-- begin DATA SHOWN --
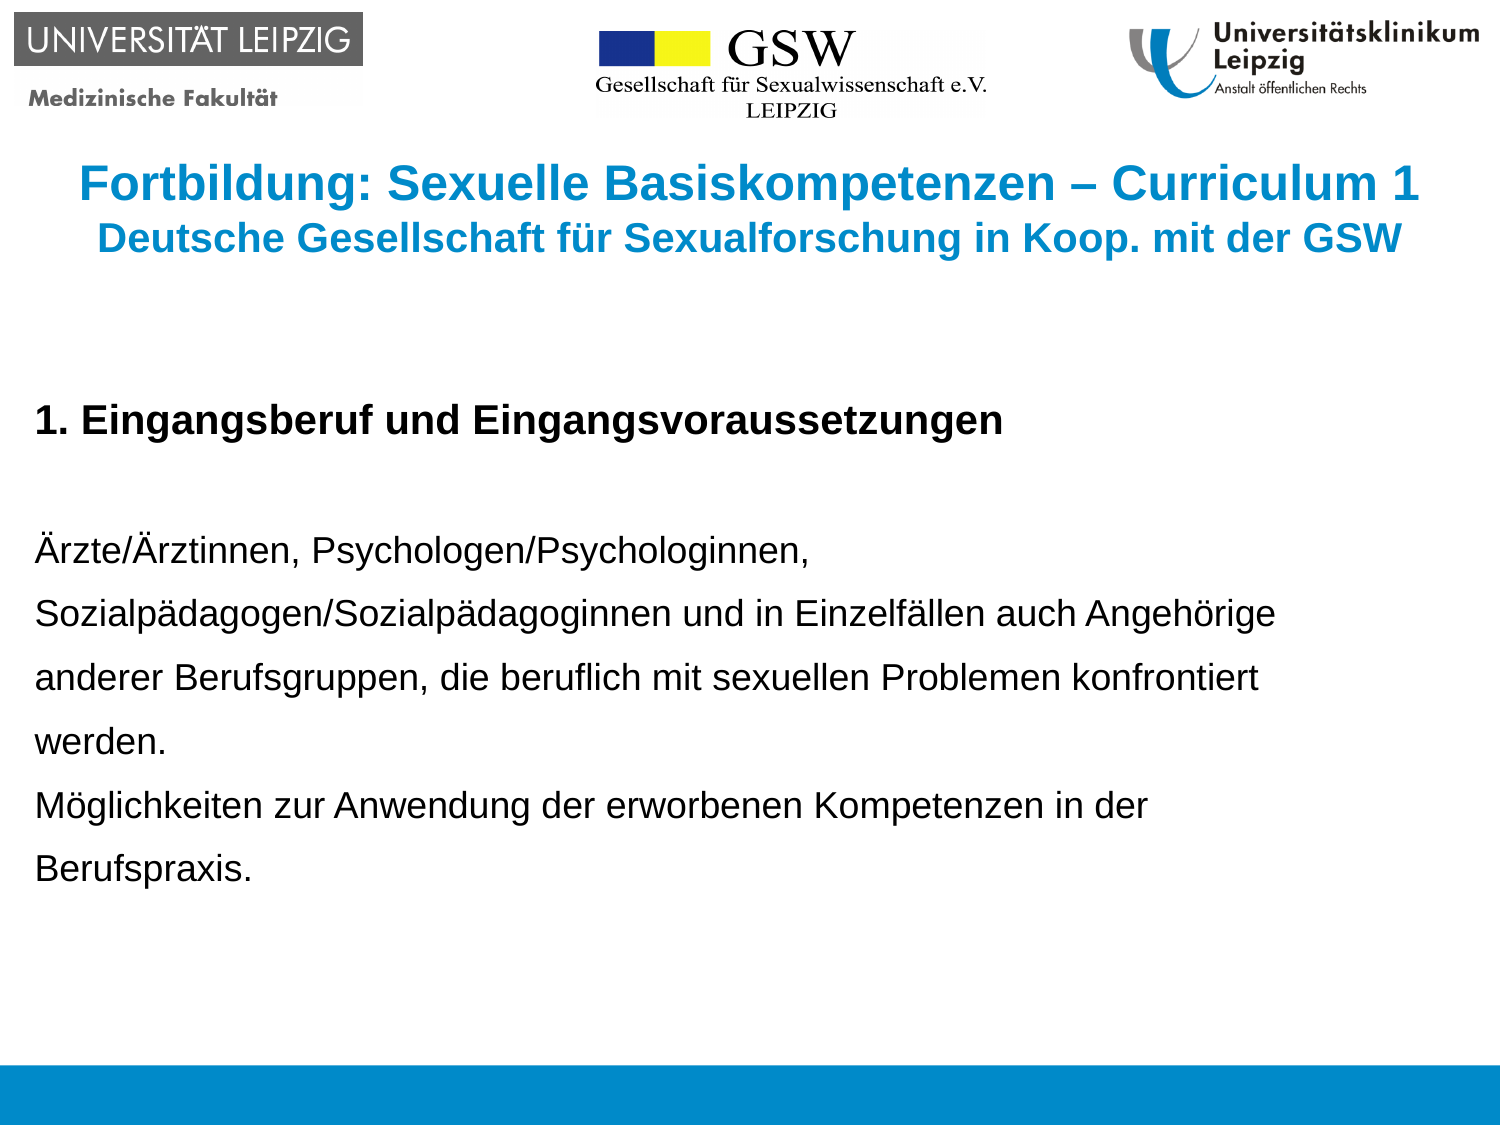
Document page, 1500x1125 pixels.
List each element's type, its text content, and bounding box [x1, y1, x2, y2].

picture [14, 12, 363, 106]
picture [596, 30, 986, 118]
picture [1126, 18, 1481, 101]
list 1. Eingangsberuf und Eingangsvoraussetzungen Ärzte/Ärztinnen, Psychologen/Psychologinnen, Sozialpädagogen/Sozialpädagoginnen und in Einzelfällen auch Angehörige anderer Berufsgruppen, die beruflich mit sexuellen Problemen konfrontiert werden. Möglichkeiten zur Anwendung der erworbenen Kompetenzen in der Berufspraxis. [19, 385, 1470, 1041]
title Fortbildung: Sexuelle Basiskompetenzen – Curriculum 1 Deutsche Gesellschaft für Sexualforschung in Koop. mit der GSW [64, 137, 1436, 275]
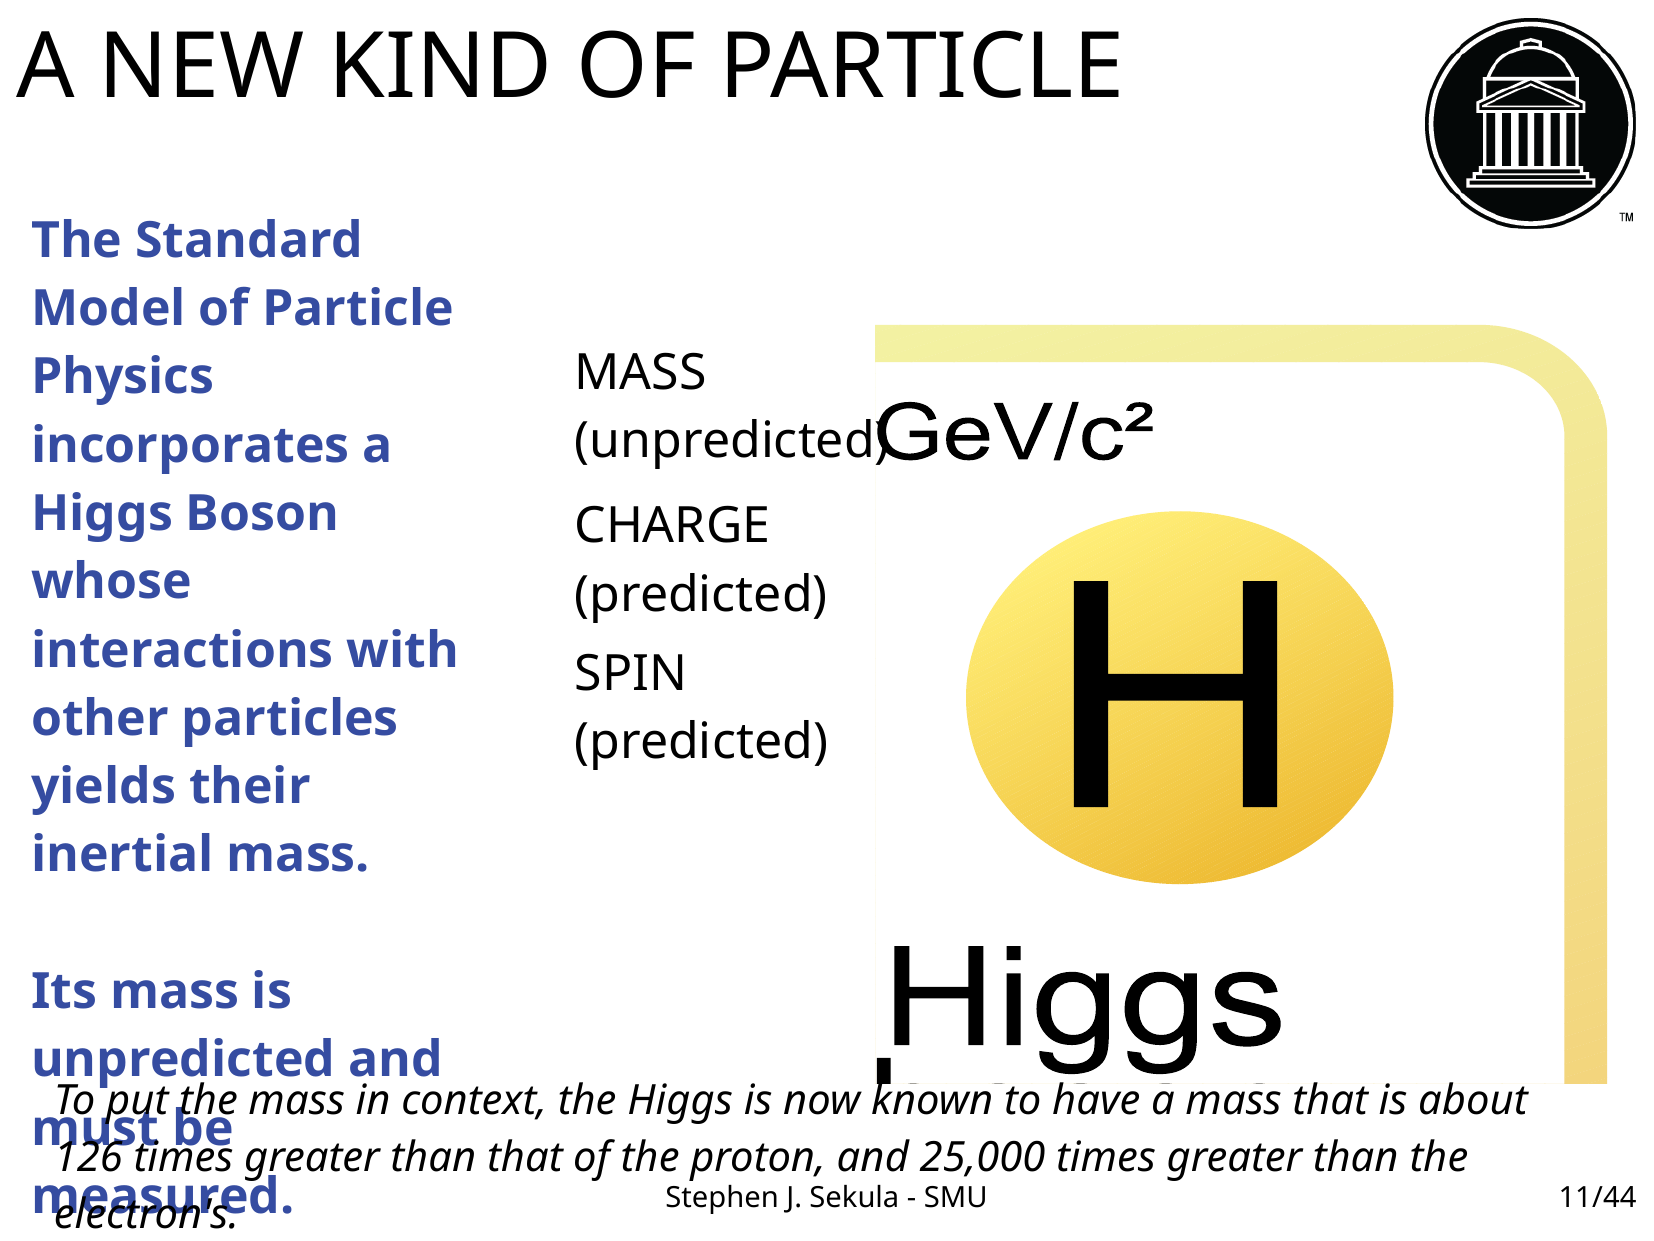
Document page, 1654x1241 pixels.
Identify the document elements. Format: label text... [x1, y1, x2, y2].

text_box MASS (unpredicted) [559, 328, 964, 473]
text_box The Standard Model of Particle Physics incorporates a Higgs Boson whose interactions with other particles yields their inertial mass. Its mass is unpredicted and must be measured. [16, 196, 514, 1051]
text_box SPIN (predicted) [559, 629, 964, 774]
text_box To put the mass in context, the Higgs is now known to have a mass that is about 126 times greater than that of the proton, and 25,000 times greater than the electron's. [39, 1062, 1605, 1185]
picture [875, 256, 1654, 1084]
title A NEW KIND OF PARTICLE [16, 0, 1415, 257]
picture [1425, 18, 1636, 229]
text_box CHARGE (predicted) [559, 481, 964, 626]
-- end DATA SHOWN --
## WHAT YOU ARE ASKED TO DO
List each line of the data that contains the string "pixels", treating uppercase and lowercase letters as distinct.

## FINISHED TASK
Document page, 1500x1125 pixels.
Document page, 1654x1241 pixels.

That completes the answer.